The solution is to make sure the equipment has been sized to match the needs of the home by asking your contractor to perform what is called Manual J calculation, which looks at the actual home design to calculate how much heating and cooling energy the home actually needs. Any HVAC contractor should be able to do one if asked to, but may not automatically do one otherwise—and just because a Manual J calculation is done doesn’t mean that the energy efficiency of the home has been fully considered, especially if the heating and cooling contractor doesn’t know much about what’s going on in the rest of the house. It can also be a good idea to enlist a third party energy professional to the cause, and look to get your home certified under a program such as Energy Star for Homes. Under most green programs, heating and cooling system design must be highly scrutinized to ensure the energy efficient features of the home are taken into account, and that the system is not over-sized.

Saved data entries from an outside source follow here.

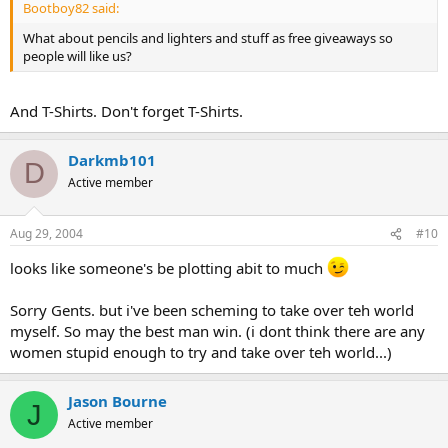
Bootboy82 said:
snowing outside.....)
I must have very sexy secretary from 16-30years old.... :twisted:
What about pencils and lighters and stuff as free giveaways so
We must make a toilet paper factory, legal cover for our top-secret
people will like us?
evil stuff....
We must buy a nuclear weapon(or any kind of WMD), I suggest
from some ex-soviet republic(I hear they sell them for one brand
And T-Shirts. Don't forget T-Shirts.
new BMW)
We must kill Bin Laden(in any way, that b**ch is going to
Darkmb101
die..buahahahaha...), to take over the terrorist monopol.
D
We must link to some secret society, like Illuminati, for extra
Active member
funding...(that means watchin' our back from Lady Croft, we must
catch her alive, Folks, alive!
I
have some other plans for her...:evil
laugh: )
Aug 29, 2004
#10
And after everything this, and I'll think of some good plans more,
looks like someone's be plotting abit to much
we can start terrorising the world! Buahahahahahahahaah...:evil
laugh again:...(We'll start from Fiji)
Sorry Gents. but i've been scheming to take over teh world
myself. So may the best man win. (i dont think there are any
women stupid enough to try and take over teh world...)
Jason Bourne
J
Active member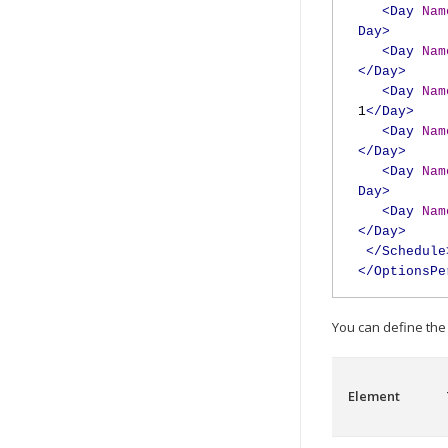
<Day
Nam
Day>
<Day
Nam
</Day>
<Day
Nam
1
</Day>
<Day
Nam
</Day>
<Day
Nam
Day>
<Day
Nam
</Day>
</Schedule
</OptionsPe
You can define the 
Element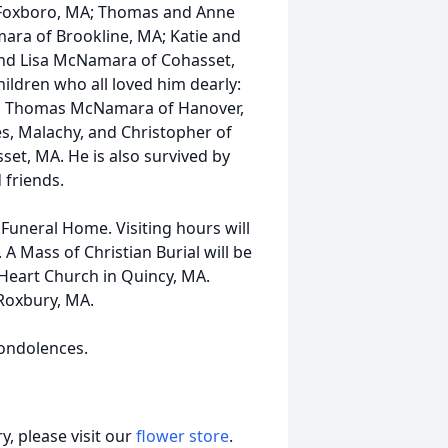
f Foxboro, MA; Thomas and Anne
ra of Brookline, MA; Katie and
and Lisa McNamara of Cohasset,
hildren who all loved him dearly:
and Thomas McNamara of Hanover,
es, Malachy, and Christopher of
set, MA. He is also survived by
 friends.
uneral Home. Visiting hours will
 Mass of Christian Burial will be
Heart Church in Quincy, MA.
 Roxbury, MA.
ondolences.
, please visit our
flower store
.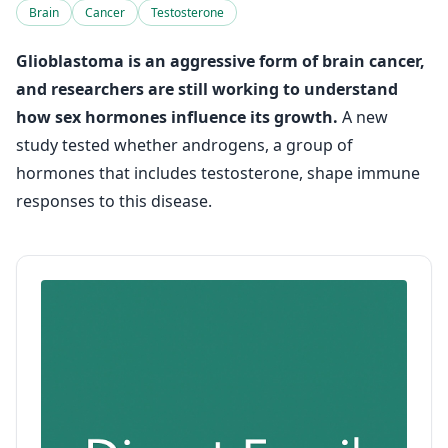
Brain
Cancer
Testosterone
Glioblastoma is an aggressive form of brain cancer,
and researchers are still working to understand
how sex hormones influence its growth.
A new
study tested whether androgens, a group of
hormones that includes testosterone, shape immune
responses to this disease.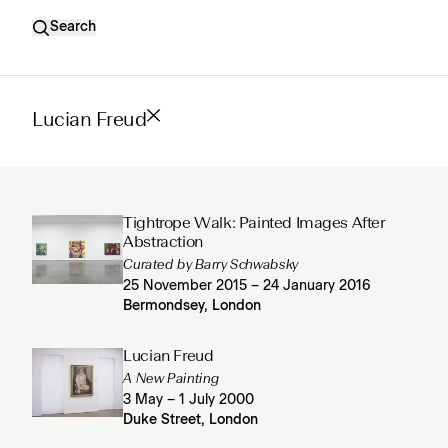
Search
Lucian Freud
Tightrope Walk: Painted Images After
Abstraction
Curated by Barry Schwabsky
25 November 2015 – 24 January 2016
Bermondsey, London
Lucian Freud
A New Painting
3 May – 1 July 2000
Duke Street, London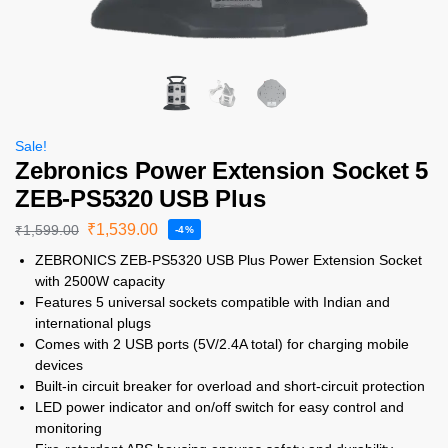
Sale!
Zebronics Power Extension Socket 5
ZEB-PS5320 USB Plus
₹
1,539.00
₹
1,599.00
-4%
ZEBRONICS ZEB-PS5320 USB Plus Power Extension Socket
with 2500W capacity
Features 5 universal sockets compatible with Indian and
international plugs
Comes with 2 USB ports (5V/2.4A total) for charging mobile
devices
Built-in circuit breaker for overload and short-circuit protection
LED power indicator and on/off switch for easy control and
monitoring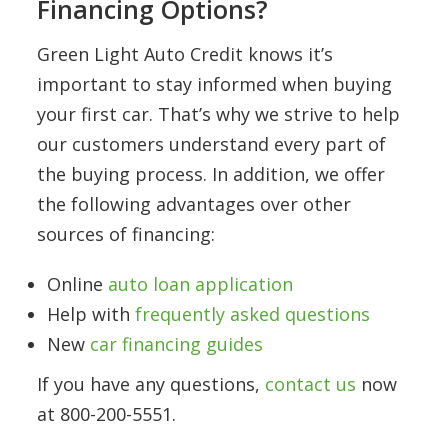
Financing Options?
Green Light Auto Credit knows it’s
important to stay informed when buying
your first car. That’s why we strive to help
our customers understand every part of
the buying process. In addition, we offer
the following advantages over other
sources of financing:
Online
auto loan application
Help with
frequently asked questions
New
car financing guides
If you have any questions,
contact us
now
at 800-200-5551.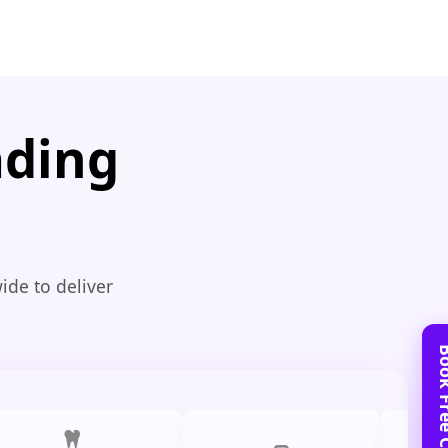
ading
ide to deliver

The third ingredient is the way that the heated and cooled air is distributed, typically through air ducts connecting to all the rooms in the house. This duct-work is often run through an attic, crawlspace, or basement—and may or may not be installed in a way that is airtight and avoids being overly restrictive of airflow. You could have the most energy efficient heat pump in the world—but if it’s forcing air into your house through ducts that leak half of their content into your crawlspace and tie themselves in knots on the way to your living room, that energy efficient heat pump will have to operate way more than it needs to in order for you to actually feel warm air.
This, again, is where a third party certification program such as Energy Star can help out, as these programs also often involve visual inspection and testing of duct-work by an energy professional.
Really, as far as heating and cooling goes, even those who don’t want to certify (and remember, the idea behind a “Pretty Good House” is to build green without following the dictates of a certification) do receive an important quality assurance benefit from hiring a third party professional. Oversight on Manual J calculations and duct-work installation are two common green building certification program requirements that can make a big difference in how the home performs.